Y aunque el pecho se le llenaba de aire y su primer sostén le subía y bajaba como si tuviera pechos de verdad, Freda trataba con toda el alma de ser tan fuerte como Mildred.

—Lo más imprescindible es que tengáis botas y abrigo. No podéis ir a la escuela ni a la iglesia como un hatajo de mendigos, ¿no te parece?

—Claro, mama.

—Si consigo que me den los juguetes dejando una cantidad a cuenta y pagamos todas esas facturas, podemos damos por satisfechos si tenemos pollo en Navidad, ya no hablemos de jamón o de pavo. Lo que la mama se estaba preguntando es si sabrías comportarte como una niña mayor y esperar hasta el Año Nuevo, que es cuando empiezan las rebajas.

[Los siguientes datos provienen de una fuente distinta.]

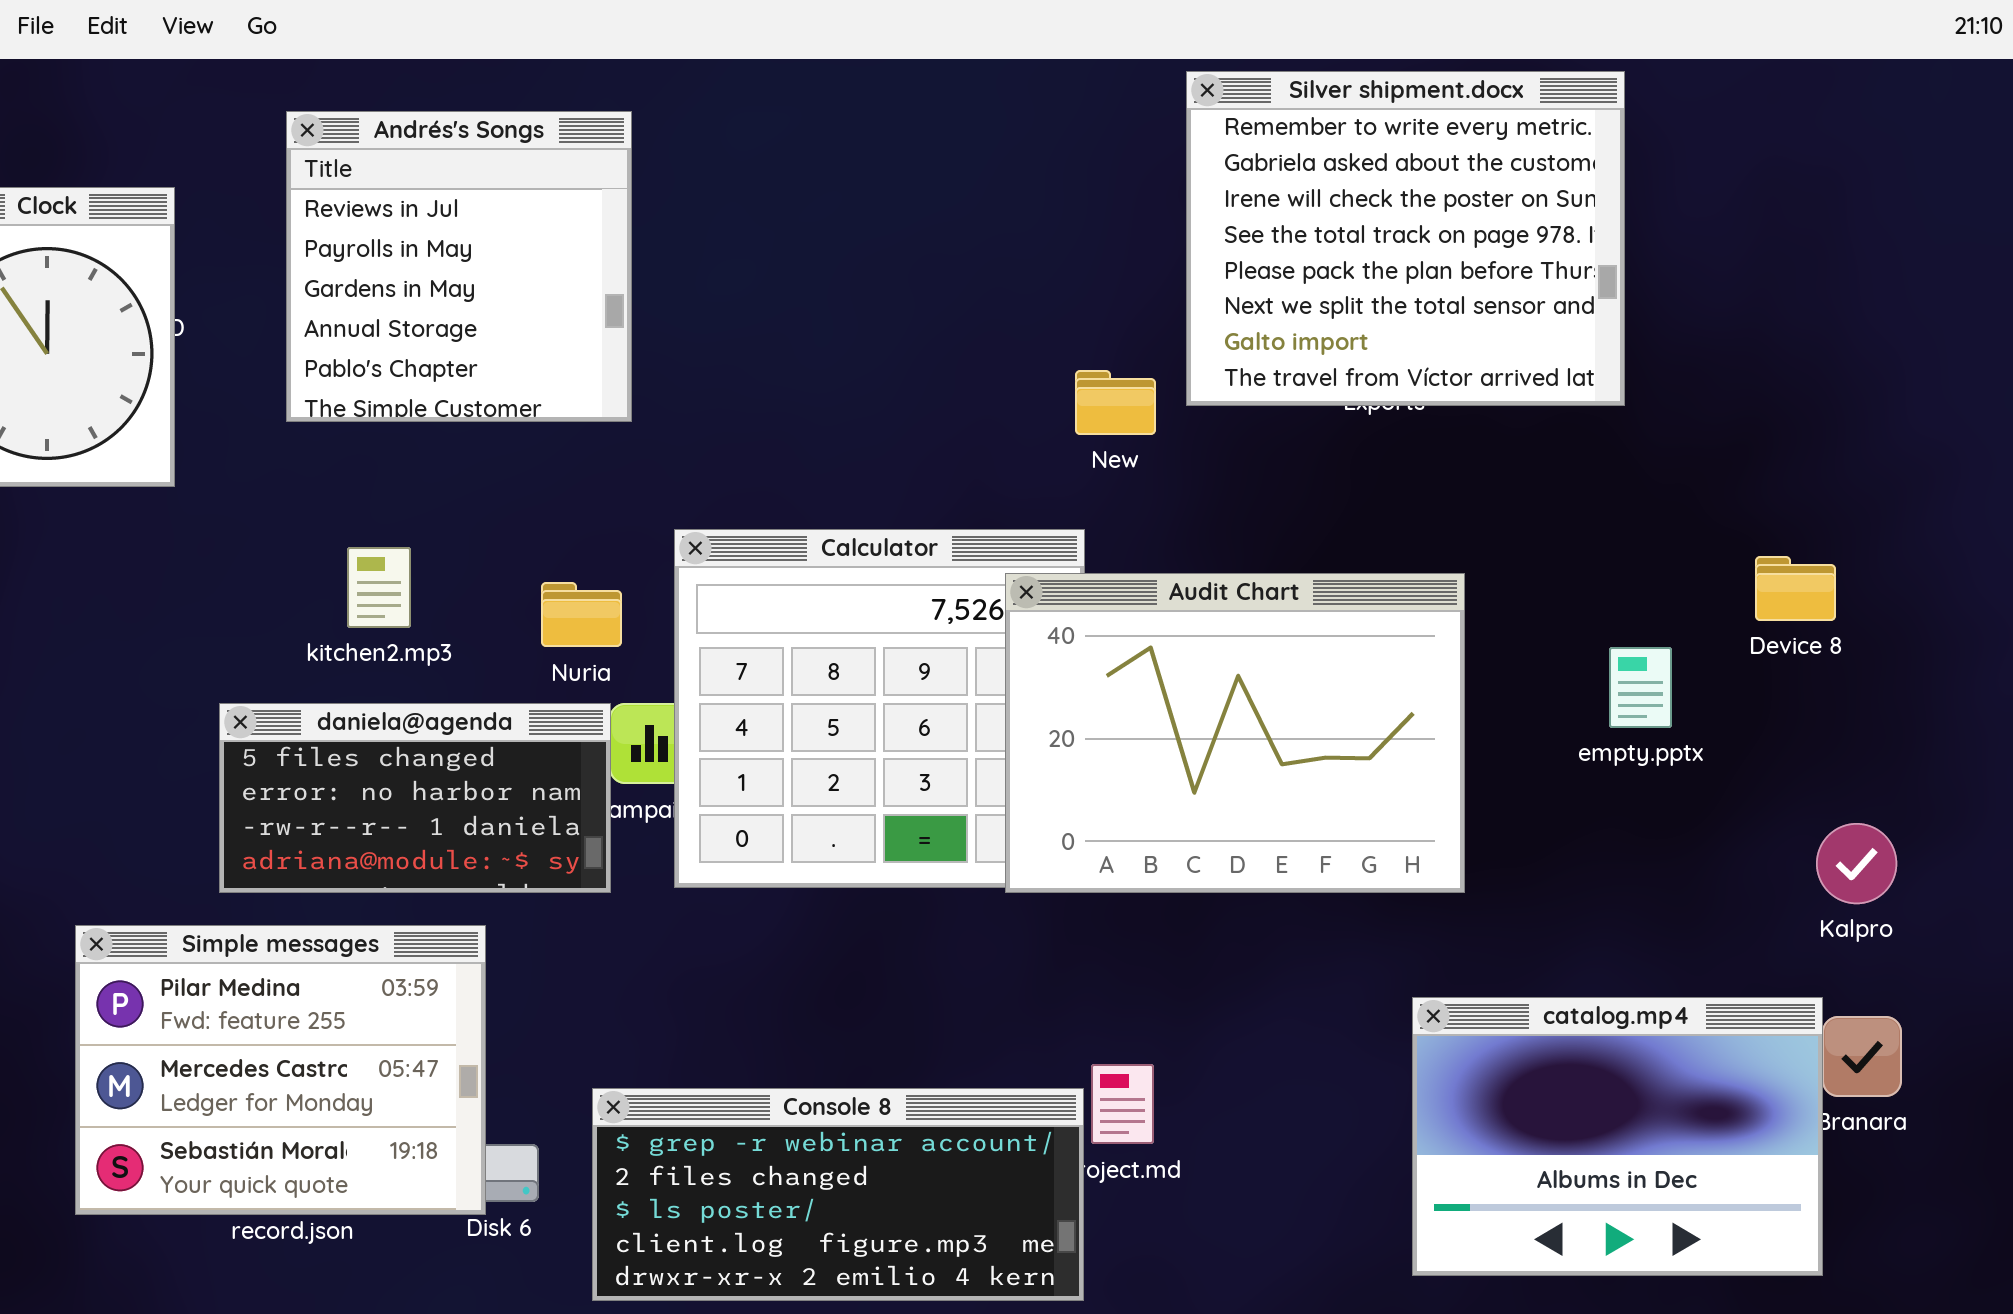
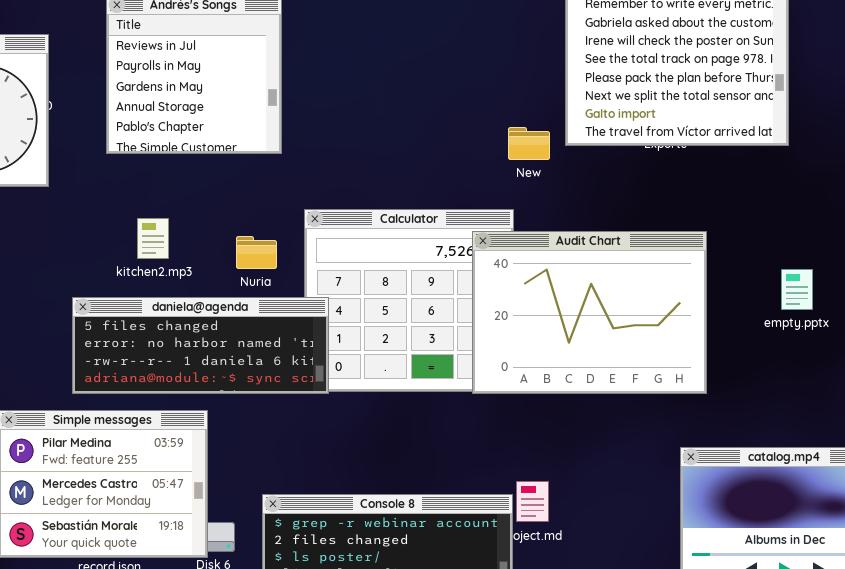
daniela@agenda: [219,703,611,893] -> [72,297,329,394], resized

Entonces podré comprarte aquel jersey rosa de mohair que vimos en el escaparate de Arden y, en febrero, la máquina de coser. Todo es cuestión de aplazar las cosas. Así tus hermanos podrían disfrutar de la Navidad. ¿Eres capaz de hacer eso por la mama?

—Sí, mama, yo puedo esperar —dijo Freda, sin ni siquiera darse cuenta de que lo decía.

A los ojos de Freda asomaron unas lágrimas y Mildred sintió que algo iba creciendo en el centro mismo de su pecho, aunque sabía que Freda no lo habría entendido. Freda todavía era una niña. El corazón de Mildred le decía que se levantase y estrechara a su hija entre sus brazos, pero no podía, porque en aquella zona del corazón de Mildred se había formado una especie de tabique que le impedía traspasarlo y obedecer el impulso de arrojarse en brazos de Freda. No quería exteriorizar el afecto, sabía que aquello revelaba debilidad y no quería parecer débil porque entonces se volvía vulnerable. ¿Quién juntaría los pedazos si se estrellaba? Mildred se daba cuenta de que tenía que ser fuerte en todo momento y a toda costa.

A Freda le habría gustado que su madre le diera un abrazo, pero no quería ser ella la primera en hacer el gesto. No quería que Mildred la considerara una niña. Freda no recordaba que Mildred la hubiera abrazado nunca, ni a ella ni a sus hermanos. Las dos se quedaron rígidas, como camisas almidonadas, pero, por dentro, cada una lo sentía por la otra.

Freda, por fin, se levantó y se dirigió a la puerta. Dándole la espalda a su madre, dijo:

—Mama, yo puedo esperar. Ya te he dicho que soy mayor y te lo he dicho en serio.

Al salir, cerró suavemente la puerta.